Aim of the exercise:
An exact reproduction of the data below is expected, free of images.

Source records:
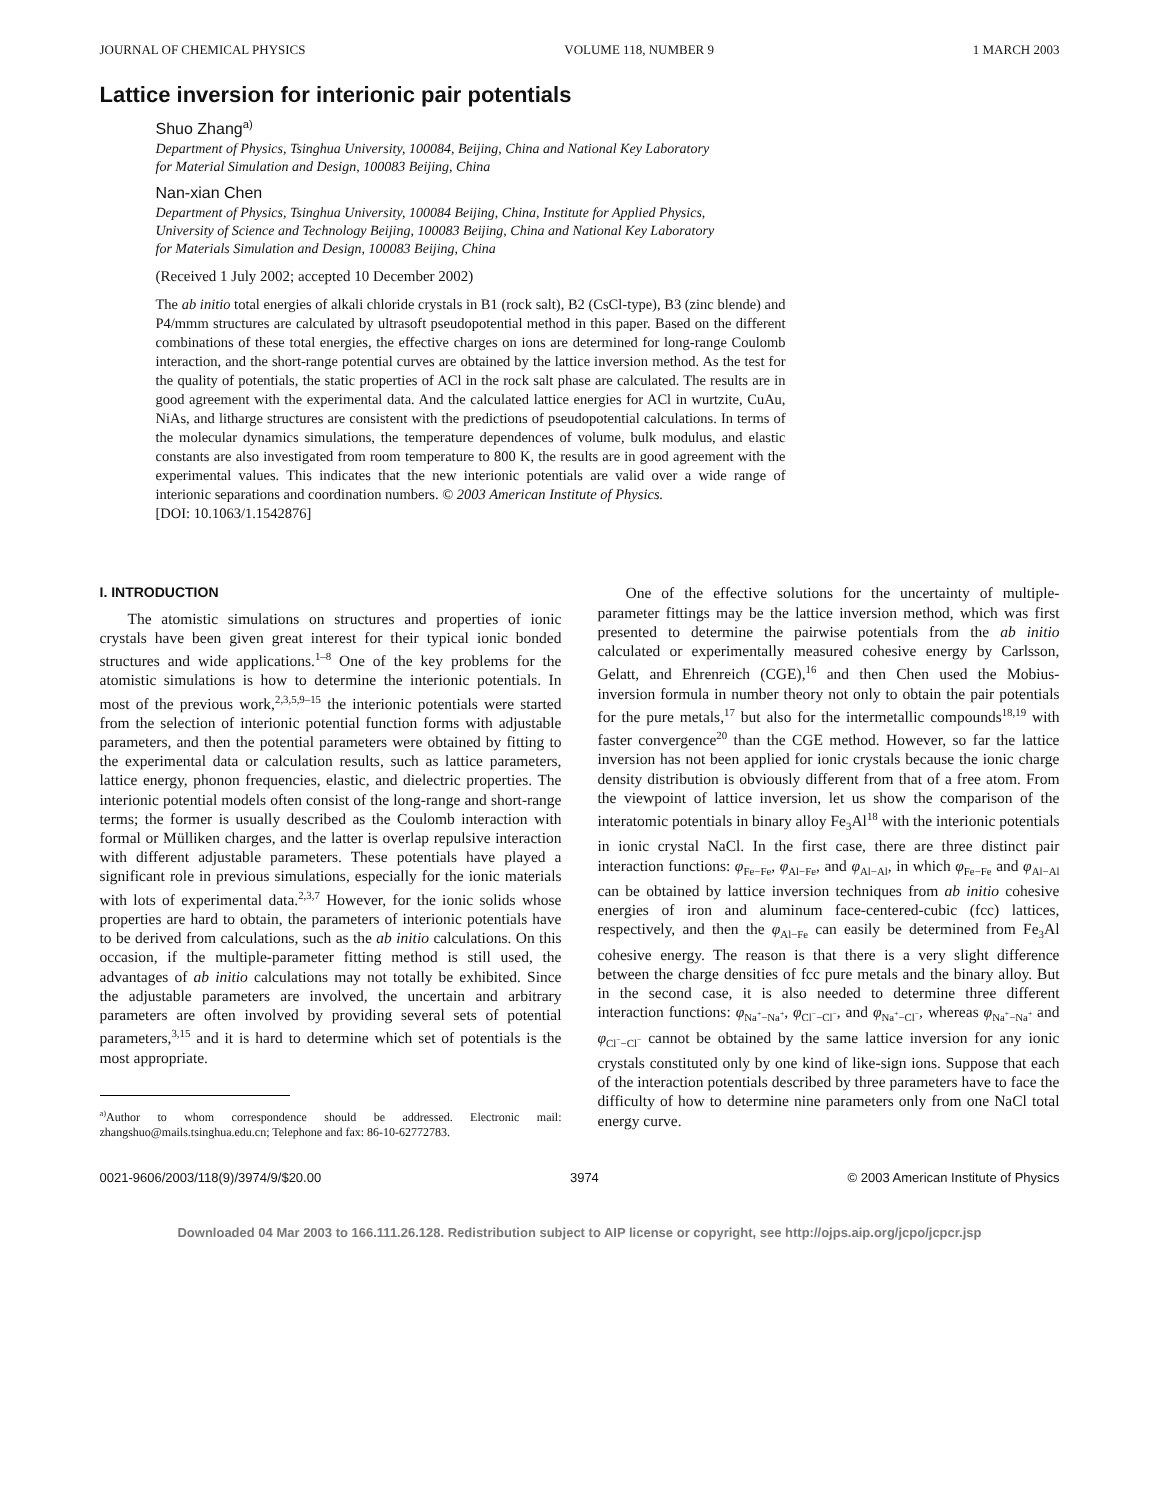JOURNAL OF CHEMICAL PHYSICS VOLUME 118, NUMBER 9 1 MARCH 2003
Lattice inversion for interionic pair potentials
Shuo Zhang<sup>a)</sup>
Department of Physics, Tsinghua University, 100084, Beijing, China and National Key Laboratory
for Material Simulation and Design, 100083 Beijing, China
Nan-xian Chen
Department of Physics, Tsinghua University, 100084 Beijing, China, Institute for Applied Physics,
University of Science and Technology Beijing, 100083 Beijing, China and National Key Laboratory
for Materials Simulation and Design, 100083 Beijing, China
(Received 1 July 2002; accepted 10 December 2002)
The ab initio total energies of alkali chloride crystals in B1 (rock salt), B2 (CsCl-type), B3 (zinc blende) and P4/mmm structures are calculated by ultrasoft pseudopotential method in this paper. Based on the different combinations of these total energies, the effective charges on ions are determined for long-range Coulomb interaction, and the short-range potential curves are obtained by the lattice inversion method. As the test for the quality of potentials, the static properties of ACl in the rock salt phase are calculated. The results are in good agreement with the experimental data. And the calculated lattice energies for ACl in wurtzite, CuAu, NiAs, and litharge structures are consistent with the predictions of pseudopotential calculations. In terms of the molecular dynamics simulations, the temperature dependences of volume, bulk modulus, and elastic constants are also investigated from room temperature to 800 K, the results are in good agreement with the experimental values. This indicates that the new interionic potentials are valid over a wide range of interionic separations and coordination numbers. © 2003 American Institute of Physics.
[DOI: 10.1063/1.1542876]
I. INTRODUCTION
The atomistic simulations on structures and properties of ionic crystals have been given great interest for their typical ionic bonded structures and wide applications.<sup>1–8</sup> One of the key problems for the atomistic simulations is how to determine the interionic potentials. In most of the previous work,<sup>2,3,5,9–15</sup> the interionic potentials were started from the selection of interionic potential function forms with adjustable parameters, and then the potential parameters were obtained by fitting to the experimental data or calculation results, such as lattice parameters, lattice energy, phonon frequencies, elastic, and dielectric properties. The interionic potential models often consist of the long-range and short-range terms; the former is usually described as the Coulomb interaction with formal or Mülliken charges, and the latter is overlap repulsive interaction with different adjustable parameters. These potentials have played a significant role in previous simulations, especially for the ionic materials with lots of experimental data.<sup>2,3,7</sup> However, for the ionic solids whose properties are hard to obtain, the parameters of interionic potentials have to be derived from calculations, such as the ab initio calculations. On this occasion, if the multiple-parameter fitting method is still used, the advantages of ab initio calculations may not totally be exhibited. Since the adjustable parameters are involved, the uncertain and arbitrary parameters are often involved by providing several sets of potential parameters,<sup>3,15</sup> and it is hard to determine which set of potentials is the most appropriate.
<sup>a)</sup> Author to whom correspondence should be addressed. Electronic mail: zhangshuo@mails.tsinghua.edu.cn; Telephone and fax: 86-10-62772783.
One of the effective solutions for the uncertainty of multiple-parameter fittings may be the lattice inversion method, which was first presented to determine the pairwise potentials from the ab initio calculated or experimentally measured cohesive energy by Carlsson, Gelatt, and Ehrenreich (CGE),<sup>16</sup> and then Chen used the Mobius-inversion formula in number theory not only to obtain the pair potentials for the pure metals,<sup>17</sup> but also for the intermetallic compounds<sup>18,19</sup> with faster convergence<sup>20</sup> than the CGE method. However, so far the lattice inversion has not been applied for ionic crystals because the ionic charge density distribution is obviously different from that of a free atom. From the viewpoint of lattice inversion, let us show the comparison of the interatomic potentials in binary alloy Fe<sub>3</sub>Al<sup>18</sup> with the interionic potentials in ionic crystal NaCl. In the first case, there are three distinct pair interaction functions: φ<sub>Fe−Fe</sub>, φ<sub>Al−Fe</sub>, and φ<sub>Al−Al</sub>, in which φ<sub>Fe−Fe</sub> and φ<sub>Al−Al</sub> can be obtained by lattice inversion techniques from ab initio cohesive energies of iron and aluminum face-centered-cubic (fcc) lattices, respectively, and then the φ<sub>Al−Fe</sub> can easily be determined from Fe<sub>3</sub>Al cohesive energy. The reason is that there is a very slight difference between the charge densities of fcc pure metals and the binary alloy. But in the second case, it is also needed to determine three different interaction functions: φ<sub>Na<sup>+</sup>−Na<sup>+</sup></sub>, φ<sub>Cl<sup>−</sup>−Cl<sup>−</sup></sub>, and φ<sub>Na<sup>+</sup>−Cl<sup>−</sup></sub>, whereas φ<sub>Na<sup>+</sup>−Na<sup>+</sup></sub> and φ<sub>Cl<sup>−</sup>−Cl<sup>−</sup></sub> cannot be obtained by the same lattice inversion for any ionic crystals constituted only by one kind of like-sign ions. Suppose that each of the interaction potentials described by three parameters have to face the difficulty of how to determine nine parameters only from one NaCl total energy curve.
0021-9606/2003/118(9)/3974/9/$20.00 3974 © 2003 American Institute of Physics
Downloaded 04 Mar 2003 to 166.111.26.128. Redistribution subject to AIP license or copyright, see http://ojps.aip.org/jcpo/jcpcr.jsp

Exercise response:
JOURNAL OF CHEMICAL PHYSICS VOLUME 118, NUMBER 9 1 MARCH 2003
Lattice inversion for interionic pair potentials
Shuo Zhang<sup>a)</sup>
Department of Physics, Tsinghua University, 100084, Beijing, China and National Key Laboratory
for Material Simulation and Design, 100083 Beijing, China
Nan-xian Chen
Department of Physics, Tsinghua University, 100084 Beijing, China, Institute for Applied Physics,
University of Science and Technology Beijing, 100083 Beijing, China and National Key Laboratory
for Materials Simulation and Design, 100083 Beijing, China
(Received 1 July 2002; accepted 10 December 2002)
The ab initio total energies of alkali chloride crystals in B1 (rock salt), B2 (CsCl-type), B3 (zinc blende) and P4/mmm structures are calculated by ultrasoft pseudopotential method in this paper. Based on the different combinations of these total energies, the effective charges on ions are determined for long-range Coulomb interaction, and the short-range potential curves are obtained by the lattice inversion method. As the test for the quality of potentials, the static properties of ACl in the rock salt phase are calculated. The results are in good agreement with the experimental data. And the calculated lattice energies for ACl in wurtzite, CuAu, NiAs, and litharge structures are consistent with the predictions of pseudopotential calculations. In terms of the molecular dynamics simulations, the temperature dependences of volume, bulk modulus, and elastic constants are also investigated from room temperature to 800 K, the results are in good agreement with the experimental values. This indicates that the new interionic potentials are valid over a wide range of interionic separations and coordination numbers. © 2003 American Institute of Physics.
[DOI: 10.1063/1.1542876]
I. INTRODUCTION
The atomistic simulations on structures and properties of ionic crystals have been given great interest for their typical ionic bonded structures and wide applications.<sup>1–8</sup> One of the key problems for the atomistic simulations is how to determine the interionic potentials. In most of the previous work,<sup>2,3,5,9–15</sup> the interionic potentials were started from the selection of interionic potential function forms with adjustable parameters, and then the potential parameters were obtained by fitting to the experimental data or calculation results, such as lattice parameters, lattice energy, phonon frequencies, elastic, and dielectric properties. The interionic potential models often consist of the long-range and short-range terms; the former is usually described as the Coulomb interaction with formal or Mülliken charges, and the latter is overlap repulsive interaction with different adjustable parameters. These potentials have played a significant role in previous simulations, especially for the ionic materials with lots of experimental data.<sup>2,3,7</sup> However, for the ionic solids whose properties are hard to obtain, the parameters of interionic potentials have to be derived from calculations, such as the ab initio calculations. On this occasion, if the multiple-parameter fitting method is still used, the advantages of ab initio calculations may not totally be exhibited. Since the adjustable parameters are involved, the uncertain and arbitrary parameters are often involved by providing several sets of potential parameters,<sup>3,15</sup> and it is hard to determine which set of potentials is the most appropriate.
<sup>a)</sup> Author to whom correspondence should be addressed. Electronic mail: zhangshuo@mails.tsinghua.edu.cn; Telephone and fax: 86-10-62772783.
One of the effective solutions for the uncertainty of multiple-parameter fittings may be the lattice inversion method, which was first presented to determine the pairwise potentials from the ab initio calculated or experimentally measured cohesive energy by Carlsson, Gelatt, and Ehrenreich (CGE),<sup>16</sup> and then Chen used the Mobius-inversion formula in number theory not only to obtain the pair potentials for the pure metals,<sup>17</sup> but also for the intermetallic compounds<sup>18,19</sup> with faster convergence<sup>20</sup> than the CGE method. However, so far the lattice inversion has not been applied for ionic crystals because the ionic charge density distribution is obviously different from that of a free atom. From the viewpoint of lattice inversion, let us show the comparison of the interatomic potentials in binary alloy Fe<sub>3</sub>Al<sup>18</sup> with the interionic potentials in ionic crystal NaCl. In the first case, there are three distinct pair interaction functions: φ<sub>Fe−Fe</sub>, φ<sub>Al−Fe</sub>, and φ<sub>Al−Al</sub>, in which φ<sub>Fe−Fe</sub> and φ<sub>Al−Al</sub> can be obtained by lattice inversion techniques from ab initio cohesive energies of iron and aluminum face-centered-cubic (fcc) lattices, respectively, and then the φ<sub>Al−Fe</sub> can easily be determined from Fe<sub>3</sub>Al cohesive energy. The reason is that there is a very slight difference between the charge densities of fcc pure metals and the binary alloy. But in the second case, it is also needed to determine three different interaction functions: φ<sub>Na<sup>+</sup>−Na<sup>+</sup></sub>, φ<sub>Cl<sup>−</sup>−Cl<sup>−</sup></sub>, and φ<sub>Na<sup>+</sup>−Cl<sup>−</sup></sub>, whereas φ<sub>Na<sup>+</sup>−Na<sup>+</sup></sub> and φ<sub>Cl<sup>−</sup>−Cl<sup>−</sup></sub> cannot be obtained by the same lattice inversion for any ionic crystals constituted only by one kind of like-sign ions. Suppose that each of the interaction potentials described by three parameters have to face the difficulty of how to determine nine parameters only from one NaCl total energy curve.
0021-9606/2003/118(9)/3974/9/$20.00 3974 © 2003 American Institute of Physics
Downloaded 04 Mar 2003 to 166.111.26.128. Redistribution subject to AIP license or copyright, see http://ojps.aip.org/jcpo/jcpcr.jsp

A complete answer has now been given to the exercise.